Grand Rounds at The Johns Hopkins Bayview Medical Center Section Editors: David B. Hellmann, MD, Charles Weiner, MD, Stephen D. Sisson, MD, The Johns Hopkins Hospital, Baltimore, Md; David S. Cooper, MD, Contributing Editor, JAMA .


Author Affiliations: Johns Hopkins Vasculitis Center, Division of Rheumatology (Dr Stone), Johns Hopkins University School of Medicine (Ms Dierberg), Department of Medicine, Johns Hopkins Bayview Medical Center (Drs Stone and Aram), and Division of Medical Microbiology, Department of Pathology, Johns Hopkins University School of Medicine (Dr Dumler), Baltimore, Md.

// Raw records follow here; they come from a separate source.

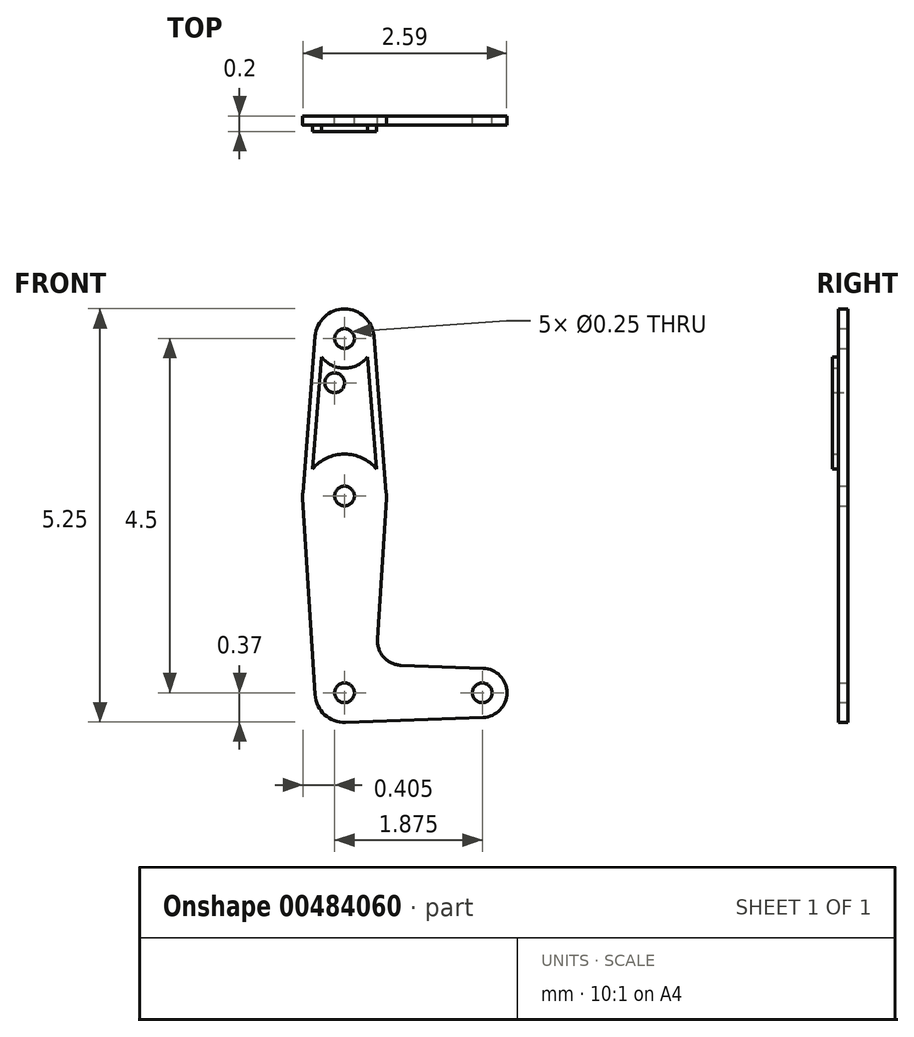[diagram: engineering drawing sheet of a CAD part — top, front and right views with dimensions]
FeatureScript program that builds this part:
annotation { "Feature Type Name" : "Feature", "Feature Type Description" : "" }
export const myFeature = defineFeature(function(context is Context, id is Id, definition is map)
    precondition{}
    {
        {
            var Q0;
            Q0=qCreatedBy(makeId("Front.planeOp"),FACE);
            var sketch = newSketch(context, id + "F0", { "sketchPlane" : qUnion([Q0])});
            skLineSegment(sketch, "E0", {"start": v(14.88, 6.88) * mm, "end": v(14.88, 2.38) * mm, "construction": true});
            skLineSegment(sketch, "E1", {"start": v(14.88, 2.38) * mm, "end": v(16.63, 2.38) * mm, "construction": true});
            skArc(sketch, "E2", {"start": v(14.59, 6.65) * mm, "mid": v(14.88, 6.5) * mm, "end": v(15.17, 6.65) * mm});
            skArc(sketch, "E3", {"start": v(14.35, 4.92) * mm, "mid": v(14.88, 4.35) * mm, "end": v(15.41, 4.92) * mm});
            skCircle(sketch, "E4", {"center": v(14.88, 2.38) * mm, "radius": 0.38 * mm});
            skCircle(sketch, "E5", {"center": v(16.63, 2.38) * mm, "radius": 0.31 * mm});
            skLineSegment(sketch, "E6", {"start": v(14.5, 6.9) * mm, "end": v(14.35, 4.92) * mm});
            skLineSegment(sketch, "E7", {"start": v(15.25, 6.9) * mm, "end": v(15.41, 4.92) * mm});
            skLineSegment(sketch, "E8", {"start": v(14.35, 4.85) * mm, "end": v(14.5, 2.36) * mm});
            skLineSegment(sketch, "E9", {"start": v(15.3, 3.06) * mm, "end": v(15.41, 4.85) * mm});
            skLineSegment(sketch, "E10", {"start": v(15.6, 2.73) * mm, "end": v(16.64, 2.7) * mm});
            skLineSegment(sketch, "E11", {"start": v(14.9, 2) * mm, "end": v(16.64, 2.07) * mm});
            skArc(sketch, "E12.filletArc", {"start": v(15.3, 3.06) * mm, "mid": v(15.38, 2.83) * mm, "end": v(15.6, 2.73) * mm});
            skCircle(sketch, "E13", {"center": v(14.88, 6.88) * mm, "radius": 0.12 * mm});
            skCircle(sketch, "E14", {"center": v(14.88, 4.88) * mm, "radius": 0.12 * mm});
            skCircle(sketch, "E15", {"center": v(14.88, 2.38) * mm, "radius": 0.12 * mm});
            skCircle(sketch, "E16", {"center": v(16.63, 2.38) * mm, "radius": 0.12 * mm});
            skCircle(sketch, "E17", {"center": v(14.76, 6.32) * mm, "radius": 0.12 * mm});
            skLineSegment(sketch, "E18", {"start": v(14.47, 5.22) * mm, "end": v(14.59, 6.65) * mm});
            skLineSegment(sketch, "E19", {"start": v(15.17, 6.65) * mm, "end": v(15.29, 5.22) * mm});
            skArc(sketch, "E20.trimOffspring", {"start": v(15.25, 6.9) * mm, "mid": v(14.88, 7.26) * mm, "end": v(14.5, 6.9) * mm});
            skArc(sketch, "E21.trimOffspring", {"start": v(15.29, 5.22) * mm, "mid": v(14.88, 5.41) * mm, "end": v(14.47, 5.22) * mm});
            skSolve(sketch);
        }
        {
            var Q0;
            Q0=makeQuery(id+"F0.imprint","IMPRINT",FACE,{"disambiguationData":[TD([[makeQuery(id+"F0.imprint","IMPRINT",EDGE,{"derivedFrom":sQuery(id+"F0.wireOp",EDGE,"E13")}),-1.0]])]});
            var Q1;
            {var subQ0=sQuery(id+"F0.wireOp",EDGE,"E6");Q1=makeQuery(id+"F0.imprint","IMPRINT",FACE,{"disambiguationData":[TD([[makeQuery(id+"F0.imprint","IMPRINT",EDGE,{"derivedFrom":subQ0}),1.0]])]});}
            var Q2;
            Q2=makeQuery(id+"F0.imprint","IMPRINT",FACE,{"disambiguationData":[TD([[makeQuery(id+"F0.imprint","IMPRINT",EDGE,{"derivedFrom":sQuery(id+"F0.wireOp",EDGE,"E14")}),-1.0]])]});
            var Q3;
            {var subQ3=sQuery(id+"F0.wireOp",EDGE,"E8");Q3=makeQuery(id+"F0.imprint","IMPRINT",FACE,{"disambiguationData":[TD([[makeQuery(id+"F0.imprint","IMPRINT",EDGE,{"derivedFrom":subQ3}),1.0]])]});}
            var Q4;
            Q4=makeQuery(id+"F0.imprint","IMPRINT",FACE,{"disambiguationData":[TD([[makeQuery(id+"F0.imprint","IMPRINT",EDGE,{"derivedFrom":sQuery(id+"F0.wireOp",EDGE,"E16")}),-1.0]])]});
            var Q5;
            Q5=makeQuery(id+"F0.imprint","IMPRINT",FACE,{"disambiguationData":[TD([[makeQuery(id+"F0.imprint","IMPRINT",EDGE,{"derivedFrom":sQuery(id+"F0.wireOp",EDGE,"E15")}),-1.0]])]});
            extrude(context, id + "F1", {"entities" : qUnion([Q0, Q1, Q2, Q3, Q4, Q5]), "depth" : .12 * mm});
        }
        {
            var Q0;
            Q0=makeQuery(id+"F0.imprint","IMPRINT",FACE,{"disambiguationData":[TD([[makeQuery(id+"F0.imprint","IMPRINT",EDGE,{"derivedFrom":sQuery(id+"F0.wireOp",EDGE,"E2")}),-1.0]])]});
            extrude(context, id + "F2", {"entities" : qUnion([Q0]), "operationType" : NewBodyOperationType.ADD, "depth" : .2 * mm});
        }
    });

JAMA. 2004;292(18):2263-2270. doi:10.1001/jama.292.18.2263

A 56-year-old man with a history of Wegener granulomatosis presented with 6 days of sinus congestion, fever, malaise, myalgias, episcleritis, and a morbilliform rash. An exacerbation of Wegener granulomatosis was the principal concern because of the frequency of flares in that disease. The patient developed acute renal failure, thrombocytopenia, transaminitis, and, finally, severe myocarditis that led to congestive heart failure. Additional history-taking and the evolution of his clinical features led to empirical treatment with doxycycline for human monocytic ehrlichiosis (HME). The diagnosis of HME was confirmed by both a polymerase chain reaction assay for Ehrlichia chaffeensis and by the demonstration of morulae within peripheral blood mononuclear cells. The patient improved promptly following institution of doxycycline, and his cardiac function returned to normal over a period of 4 months.